After making a name for himself in the Oklahoma music scene as a solo act, Kyle Reid returns to the stage with a toe-tappin’, finger-snappin’ brass band. They have crowned themselves the Low Swingin’ Chariots, and it has become a project that Reid can’t believe took him so long to get to.

“I saw a band down in Austin that really impressed me, and they were doing this kind of music, old swing stuff and New Orleans-centric stuff, gypsy jazz,” Reid said. “I’d been a fan of it for a while, but it was only after seeing that band that I decided that this was the kind of music that I really enjoyed for a long time and wanted to make a project out of it, putting a group of musicians together.”

Over the past year, Reid and the boys have played numerous festivals, weddings and parties while essentially living in the studio, prepping their newest album, recorded directly to tape with an analog signal path running through it to preserve that classic soul sound.

Kicking off 2014 with a performance at the Santa Fe Depot in Norman for their Jazz at the Depot series, Reid has been moving so fast he hasn’t had the time to properly reflect on the differences between performing solo and with a band. But when asked, he said the energy of playing with a band is “unmatched.”

“Playing with a band is so much fun because it’s all about communicating,” he said. “My favorite moment playing with a band is whenever there’s an idea clearly stated and then understood by everybody. It’s so fun to pick up on that when the guys in your band do that. I love playing solo too, just for the space that it can provide you.”

Reid believes the reason for both his newfound love of jamming with the band — as well as the intense local reaction to them — is because brass and rhythm sections are “infectious” and make people want to get up out of their chairs. 

“There’s a lot in the rhythm that gets people excited,” he said. “There’s something in the blood that gets going a little faster. This type of music lends itself to having fun.

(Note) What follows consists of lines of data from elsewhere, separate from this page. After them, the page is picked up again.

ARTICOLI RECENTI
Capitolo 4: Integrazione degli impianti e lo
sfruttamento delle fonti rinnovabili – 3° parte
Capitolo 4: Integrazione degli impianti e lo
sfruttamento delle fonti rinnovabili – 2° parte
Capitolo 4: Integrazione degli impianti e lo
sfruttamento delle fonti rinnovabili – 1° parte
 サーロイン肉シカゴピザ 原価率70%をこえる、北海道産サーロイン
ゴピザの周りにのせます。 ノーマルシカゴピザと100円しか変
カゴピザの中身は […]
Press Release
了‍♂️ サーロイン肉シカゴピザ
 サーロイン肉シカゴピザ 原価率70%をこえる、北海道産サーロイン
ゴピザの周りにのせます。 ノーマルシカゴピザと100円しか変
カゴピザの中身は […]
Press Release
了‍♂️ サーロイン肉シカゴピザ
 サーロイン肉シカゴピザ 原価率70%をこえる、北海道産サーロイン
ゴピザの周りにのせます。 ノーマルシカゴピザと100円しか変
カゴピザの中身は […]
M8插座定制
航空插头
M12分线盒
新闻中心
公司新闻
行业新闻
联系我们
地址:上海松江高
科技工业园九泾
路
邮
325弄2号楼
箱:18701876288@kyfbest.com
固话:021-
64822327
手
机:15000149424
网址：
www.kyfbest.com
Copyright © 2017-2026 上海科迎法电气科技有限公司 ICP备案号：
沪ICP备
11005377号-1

At the same time, it just feels so good. I can’t hear this kind of music and not be uplifted a little bit.”

It’s a feeling that Reid is honored to be able to pass on to music fans who come out to see the band play the Depot.

“I’ve seen so many of the concerts at the train depot. It means a lot to get to play there,” he said. “We’re gonna do tunes, originals and standards, in the New Orleans jazz, traditional jazz and swing fashion. I might even get out the cigar box guitar for a tune or so in the middle of the show. We’ll see what happens.”